Sadece tuz tüketim miktarını düşürerek bile yüksek tansiyona sahip kişiler normal veya daha iyi bir kan basıncına sahip olabilir.
Uzmanlara göre kalp damar hastalıklarının %10’u tuzun yapısında bulunan sodyumun fazla tüketiminden kaynaklanmakta. Bunun yanı sıra aşırı tuz tüketiminin kemik erimesine de (osteoporoz) neden olduğu bilinmekte.
Elbette kararında tüketilen tuzun faydaları da bulunmakta olup önemli bir iyot kaynağıdır. İyot eksikliği yetişkinlerde guatr oluşumuna neden olurken çocuklarda gelişme ve zekâ geriliğine neden olabilir. Dünya Sağlık Örgütü ve Gıda Tarım Örgütü uzmanlar komisyonunun ortak görüşüne göre gebelik dâhil günlük beslenmede 5 grama kadar iyotlu tuz tüketilmesi önerilmektedir.
Türkiye’de 2008 yılında 18 gram olan günlük ortalama kişi başı tuz tüketimi, Tarım ve Orman Bakanlığı’nı da desteği ile Sağlık Bakanlığı tarafından gerçekleştirilen “Türkiye Aşırı Tuz Tüketiminin Azaltılması Programı” ile 2012 yılında 15, günümüzde ise yaklaşık 10 grama kadar düşürülmüştür. Bu anlamda yıllar içerisinde belirli bir mesafe kat edilmiş olmasına karşın, halen ülkemizde günlük ortalama kişi başı tuz tüketimi tavsiye edilen rakamın iki katı kadardır.
Bireysel olarak günlük tuz ve dolayısıyla sodyum tüketiminin azaltılması için hazır gıdalar yerine taze ve ilave tuz eklenmemiş gıdaların daha çok tercih edilmesi, sofrada tuz kullanılmaması, yemeklerin tadına bakmadan tuz eklenmemesi gibi basit tedbirler alınabilir.

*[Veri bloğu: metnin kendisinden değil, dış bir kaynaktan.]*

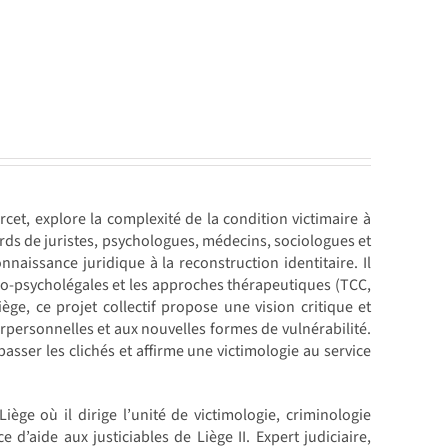
rcet, explore la complexité de la condition victimaire à
ards de juristes, psychologues, médecins, sociologues et
nnaissance juridique à la reconstruction identitaire. Il
dico-psycholégales et les approches thérapeutiques (TCC,
ge, ce projet collectif propose une vision critique et
erpersonnelles et aux nouvelles formes de vulnérabilité.
passer les clichés et affirme une victimologie au service
iège où il dirige l’unité de victimologie, criminologie
 d’aide aux justiciables de Liège II. Expert judiciaire,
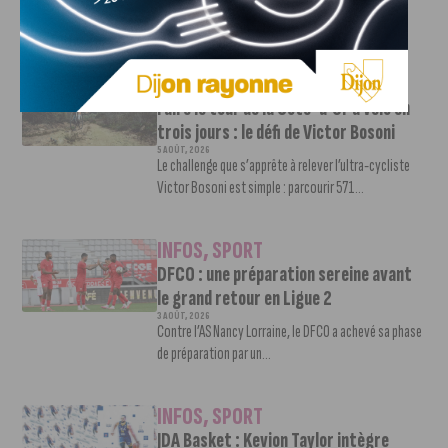
pour son retour en Ligue 2....
INFOS
,
SPORT
Faire le tour de la Côte-d’Or à vélo en
trois jours : le défi de Victor Bosoni
5 AOÛT, 2026
Le challenge que s’apprête à relever l’ultra-cycliste
Victor Bosoni est simple : parcourir 571...
INFOS
,
SPORT
DFCO : une préparation sereine avant
le grand retour en Ligue 2
3 AOÛT, 2026
Contre l’AS Nancy Lorraine, le DFCO a achevé sa phase
de préparation par un...
INFOS
,
SPORT
JDA Basket : Kevion Taylor intègre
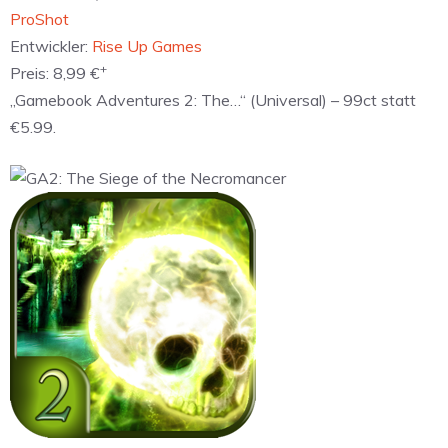
‎ProShot
Entwickler:
Rise Up Games
+
Preis:
8,99 €
„Gamebook Adventures 2: The…“ (Universal) – 99ct statt
€5.99.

Ancak halk sağlığının korunması için bireysel tedbirlerin yanı sıra tuz tüketiminin azaltılmasına yönelik mevcut kurumsal programların da kararlılıkla sürdürülmesi gerekmektedir.
Son dönemde Sağlık Bakanlığı ile çeşitli gıda sektörü temsilcileri arasında imzalanan protokoller ile satışa sunulan gıdalardaki tuz oranının düşürülmesine yönelikgayretler takdire şayandır. Tabii bu noktada protokollerin ötesinde, gıdalarda tuz oranının azaltılmasına ve gıda etiketlerinde tüketici dikkatinin çekilmesine yönelikdaha kapsamlı yasal düzenlemelerin hayata geçirilmesi sürece önemli katkı sağlayacaktır.